Humbertbear Tue 21-May-19 10:03:39

Sorry - by not addressing this issue earlier with him I feel I was giving him permission to drink and colluding with him. The final straw was when he fell through the front door, drunk, with wet trousers and having gouged a lump out of his arm when he fell on the drive.

Humbertbear Tue 21-May-19 10:01:38

It took me several years to finally realise and admit that my husband had an alcohol proble. It really affected his behaviour and personality and I honestly wished I had addressed it years ago. Anyway, after 50 years of marriage I told him (when he was sober) that it was alcohol or me. This may sound harsh but I decided the time had come to look after myself. He went to the doctor, was referred to a support group and is now sober and helping to run the group. They say that an alcoholic has to reach rock bottom before they seek help (and I know from a family member how low that can be).

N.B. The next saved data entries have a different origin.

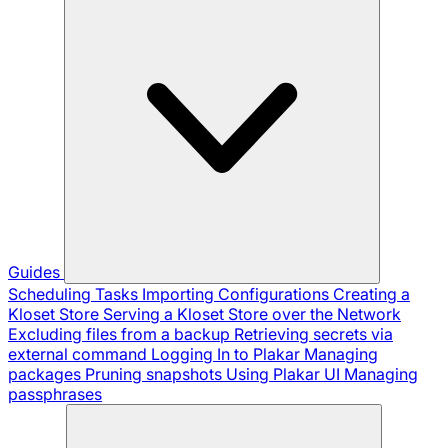
Guides
Scheduling Tasks
Importing Configurations
Creating a
Kloset Store
Serving a Kloset Store over the Network
Excluding files from a backup
Retrieving secrets via
external command
Logging In to Plakar
Managing
packages
Pruning snapshots
Using Plakar UI
Managing
passphrases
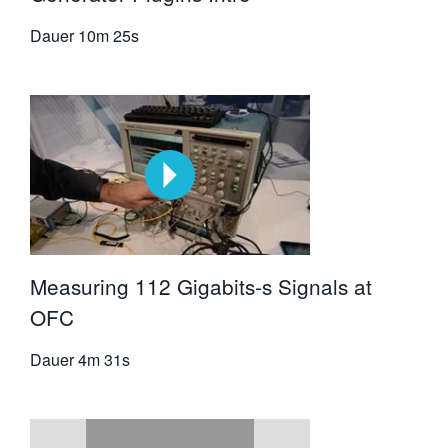
Dauer
10m 25s
Measuring 112 Gigabits-s Signals at
OFC
Dauer
4m 31s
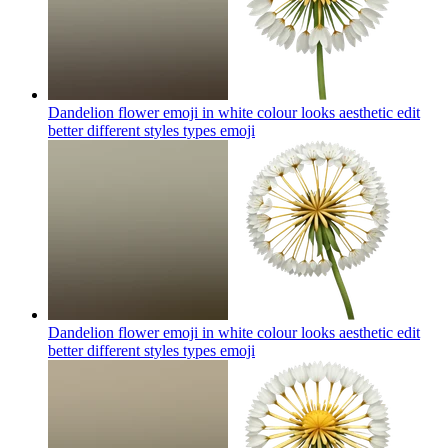
Dandelion flower emoji in white colour looks aesthetic edit
better different styles types
emoji
Dandelion flower emoji in white colour looks aesthetic edit
better different styles types
emoji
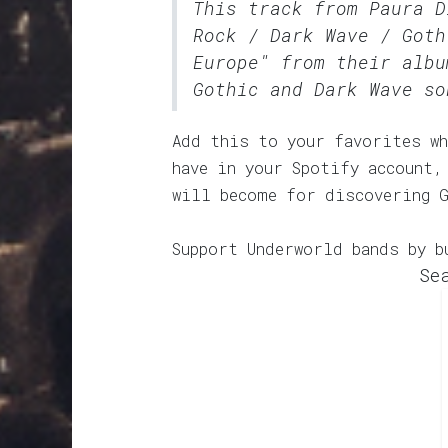
This track from Paura 
Rock / Dark Wave / Goth
Europe" from their albu
Gothic and Dark Wave so
Add this to your favorites wh
have in your Spotify account,
will become for discovering 
Support Underworld bands by b
Se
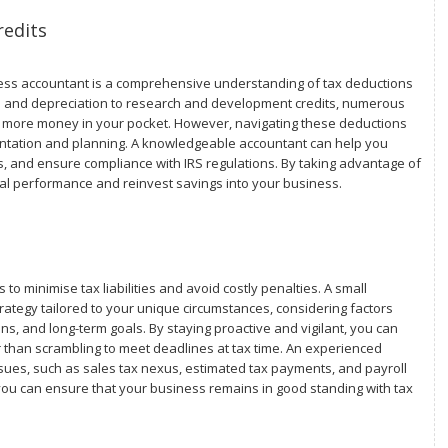
redits
ness accountant is a comprehensive understanding of tax deductions
s and depreciation to research and development credits, numerous
eep more money in your pocket. However, navigating these deductions
entation and planning. A knowledgeable accountant can help you
gs, and ensure compliance with IRS regulations. By taking advantage of
cial performance and reinvest savings into your business.
 to minimise tax liabilities and avoid costly penalties. A small
ategy tailored to your unique circumstances, considering factors
ons, and long-term goals. By staying proactive and vigilant, you can
r than scrambling to meet deadlines at tax time. An experienced
sues, such as sales tax nexus, estimated tax payments, and payroll
 you can ensure that your business remains in good standing with tax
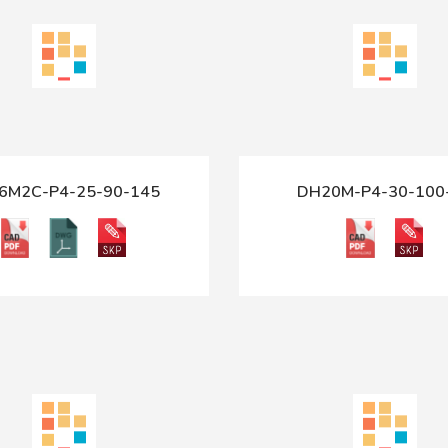
6M2C-P4-25-90-145
DH20M-P4-30-100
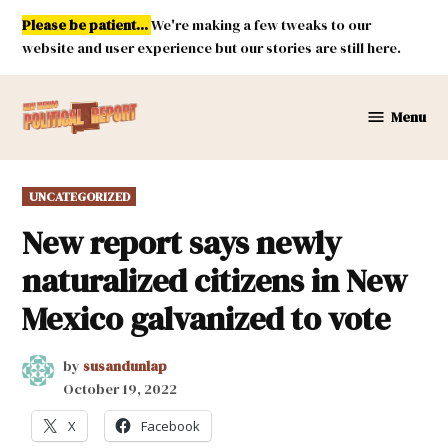
Skip
Please be patient...
We're making a few tweaks to our
to
website and user experience but our stories are still here.
content
Menu
New
Mexico
Political
POSTED
UNCATEGORIZED
Report
IN
New report says newly
naturalized citizens in New
Mexico galvanized to vote
by
susandunlap
October 19, 2022
X
Facebook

In this case, I had reached rock bottom and he knows that further drinking will be the end of our marriage.

Eglantine21 Tue 21-May-19 09:21:02

I’m afraid Dilly that alcoholics seek friendship groups that will make their drinking appear normal.

Tweedle24 Tue 21-May-19 09:10:23

My daughter, a recovering alcoholic, has taught me a lot about alcoholism, not least that it is possible to be a ‘functioning alcoholic’.
Is there an Alanon group near you!? There you would learn about alcoholism and get support with living with someone with an alcohol problem.